TP III: SANCTUARY - Refuge Denied

Por vezes, há pequenos acontecimentos ou situações que nos levam a soprar o pó dos escaparates, para vermos se “ele” ainda lá está. E fazemo-lo inconscientemente, quase como se a memória tivesse dedos com vontade própria. Claro que está. Os tesourinhos estão sempre bem guardados.

Viagens no tempo num disco rígido mental movido a espiras, sem espaço (senão utópico) para .mp3; viagens suscitadas por happenings tão triviais quanto o ressurgimento do thrash metal - um disco 'novo' de Nevermore a sair em breve, alguém que recorda essa grande versão de Jefferson Airplane… Quase sem darmos por isso, o cobalto de "Refuge Denied" cobre-nos as mãos. E já não é a primeira, nem a segunda vez, este mês. O debutante dos dois álbuns dos Sanctuary impôs-se como um dos melhores trabalhos de peso intenso no final do profícuo ano de 1987 colocando, desde logo, os olhos e ouvidos do mundo heavy/power em Seattle que já gerara colossos (na altura) como Queensrÿche ou Metal Church.

Para muitos, este período da vida musical de Warrel Dane e Jim Sheppard constitui “apenas” os primórdios de Nevermore, mas o quinteto – e, sobretudo, este magnífico álbum de estreia – são muito mais que isso. É aqui que consta um dos melhores temas de sempre (não é exagero) do metal enérgico, "Battle Angels", cuja voz de Dane começa logo por se impor como qualquer coisa “do outro mundo”. O refrão “You’ll all fall on your knees” ecoa, ainda hoje, como um perpétuo grito de guerra, assim como entronizado parece um álbum como "Refuge Denied", tais são os argumentos nesta produção de Dave Mustaine que descobrira a banda, rendido que ficou a uma demo por eles entregue.
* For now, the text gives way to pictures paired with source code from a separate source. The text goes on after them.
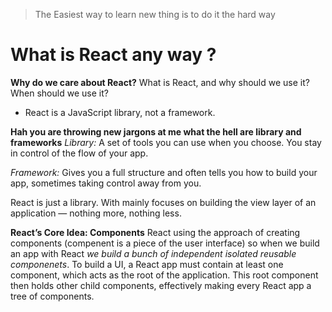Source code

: 
> The Easiest way to learn new thing is to do it the hard way

# What is React any way ?
**Why do we care about React?**
What is React, and why should we use it? When should we use it?
- React is a JavaScript library, not a framework.

**Hah you are throwing new jargons at me  what the hell are library and frameworks**
*Library:* A set of tools you can use when you choose. You stay in control of the flow of your app.

*Framework:* Gives you a full structure and often tells you how to build your app, sometimes taking control away from you.

React is just a library. With mainly focuses on building the view layer of an application — nothing more, nothing less.

**React’s Core Idea: Components**
React using the approach of creating components (compenent is a piece of the user interface) so when we build an app with React *we build a bunch of independent isolated reusable componenets*. To build a UI, a React app must contain at least one component, which acts as the root of the application. This root component then holds other child components, effectively making every React app a tree of components.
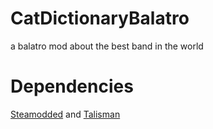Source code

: # CatDictionaryBalatro
 a balatro mod about the best band in the world
# Dependencies
[Steamodded](https://github.com/Steamodded/smods) and [Talisman](https://github.com/SpectralPack/Talisman)
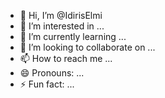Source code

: - 👋 Hi, I’m @IdirisElmi
- 👀 I’m interested in ...
- 🌱 I’m currently learning ...
- 💞️ I’m looking to collaborate on ...
- 📫 How to reach me ...
- 😄 Pronouns: ...
- ⚡ Fun fact: ...

<!---
IdirisElmi/IdirisElmi is a ✨ special ✨ repository because its `README.md` (this file) appears on your GitHub profile.
You can click the Preview link to take a look at your changes.
--->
Warrel Dane nunca mais cantou assim, só a espaços no sucessor "Into The Mirror Black" e muito parcamente em Nevermore, adoptando tons mais graves, sugeridos no tema de fecho deste álbum, "Veil Of Disguise". Além disso, e como tem vindo a desenvolver magistralmente até hoje, as suas letras são muito mais que versos para estender voz; são de uma profundidade notável, com especial brilhantismo em "Ascension To Destiny".
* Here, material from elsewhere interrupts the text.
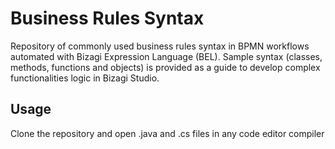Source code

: # Business Rules Syntax
Repository of commonly used business rules syntax in BPMN workflows automated with Bizagi Expression Language (BEL). Sample syntax (classes, methods, functions and objects) is provided as a guide to develop complex functionalities logic in Bizagi Studio.

## Usage

Clone the repository and open .java and  .cs files in any code editor compiler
Com elementos de heavy metal num registo vocal que ainda transporta muita inspiração de Rob Halford, a primeira colecção de material dos Sanctuary pertence aquela gloriosa fornada de US power metal em meados da década de ’80, onde já despontava uma urgência thrash, aqui mais notória num tema como "Termination Force". Do lado sinistramente melódico temos "Die For My Sins" e essa soberba versão de "White Rabbit", com direito a carismática intro do próprio Mustaine. O som dos Sanctuary – e, consequentemente, dos Nevermore – sempre teve uma ligação umbilical com uma certa obscuridade melancólica, que pode ser enfatizada num tema como "Sanctuary". Jim Sheppard que, embora muitos não saibam, fora o primeiro baixista dos Alice In Chains, também deixa, desde logo, a sua marca de consistência rítmica envolvente nesta que foi a primeira de muitas experiências de estúdio em parceria com Warrel, até hoje. O compositor da maioria das faixas é Lenny Rutledge que, com Sean Blosl, formava a criativa dupla de guitarristas, ainda assim, inferior ao espantoso Jeff Loomis, que viria a completar a derradeira formação dos Sanctuary, em 1991.
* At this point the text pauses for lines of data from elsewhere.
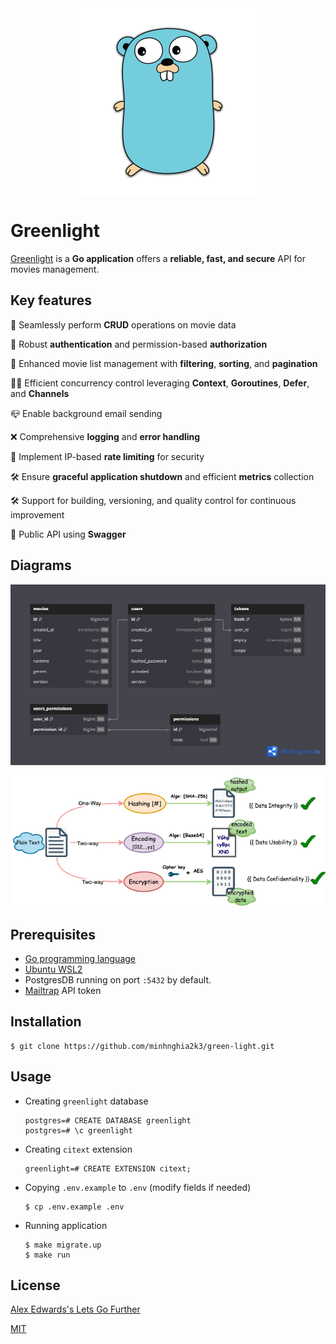 <div style="display: flex; justify-content: center;">
    <img alt="golang-icon" height="300" src="assets/golang.png" width="300"/>
</div>

# Greenlight

[Greenlight](https://minhnghia2k3-greenlight-f2bc5d52ac1f.herokuapp.com/swagger/index.html) is a **Go application** offers a **reliable, fast, and secure** API for movies management.

## Key features
🔧 Seamlessly perform **CRUD** operations on movie data

🔑 Robust **authentication** and permission-based **authorization**

🧾 Enhanced movie list management with **filtering**, **sorting**, and **pagination**

🏃‍♂️ Efficient concurrency control leveraging **Context**, **Goroutines**, **Defer**, and **Channels**

📪 Enable background email sending

❌ Comprehensive **logging** and **error handling**

🔐 Implement IP-based **rate limiting** for security

🛠 Ensure **graceful application shutdown** and efficient **metrics** collection

🛠 Support for building, versioning, and quality control for continuous improvement

📢 Public API using **Swagger**

## Diagrams

![Database Diagram](assets/greenlight.png)

![Data Protection Diagram](assets/data-protection.png)

## Prerequisites

- [Go programming language](https://go.dev/doc/install)
- [Ubuntu WSL2](https://ubuntu.com/desktop/wsl)
- PostgresDB running on port `:5432` by default.
- [Mailtrap](https://mailtrap.io/) API token

## Installation

    $ git clone https://github.com/minhnghia2k3/green-light.git

## Usage

- Creating `greenlight` database

      postgres=# CREATE DATABASE greenlight
      postgres=# \c greenlight

- Creating `citext` extension

      greenlight=# CREATE EXTENSION citext;

- Copying `.env.example` to `.env` (modify fields if needed)

      $ cp .env.example .env

- Running application
      
      $ make migrate.up
      $ make run

## License

[Alex Edwards's Lets Go Further](https://lets-go-further.alexedwards.net/)

[MIT](https://choosealicense.com/licenses/mit/)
Ao lote de notáveis que começa em Dave Mustaine – embora a sua opaca produção não esteja entre os principais méritos deste álbum – junta-se Ed Repka, artista icónico de um traço próprio que viria a aprimorar mais tarde e um engenheiro de som que dava pelo nome de… Terry Date. Personagens de uma história que faz parte da história do metal americano. E um disco que consta do santuário dos mais veneráveis.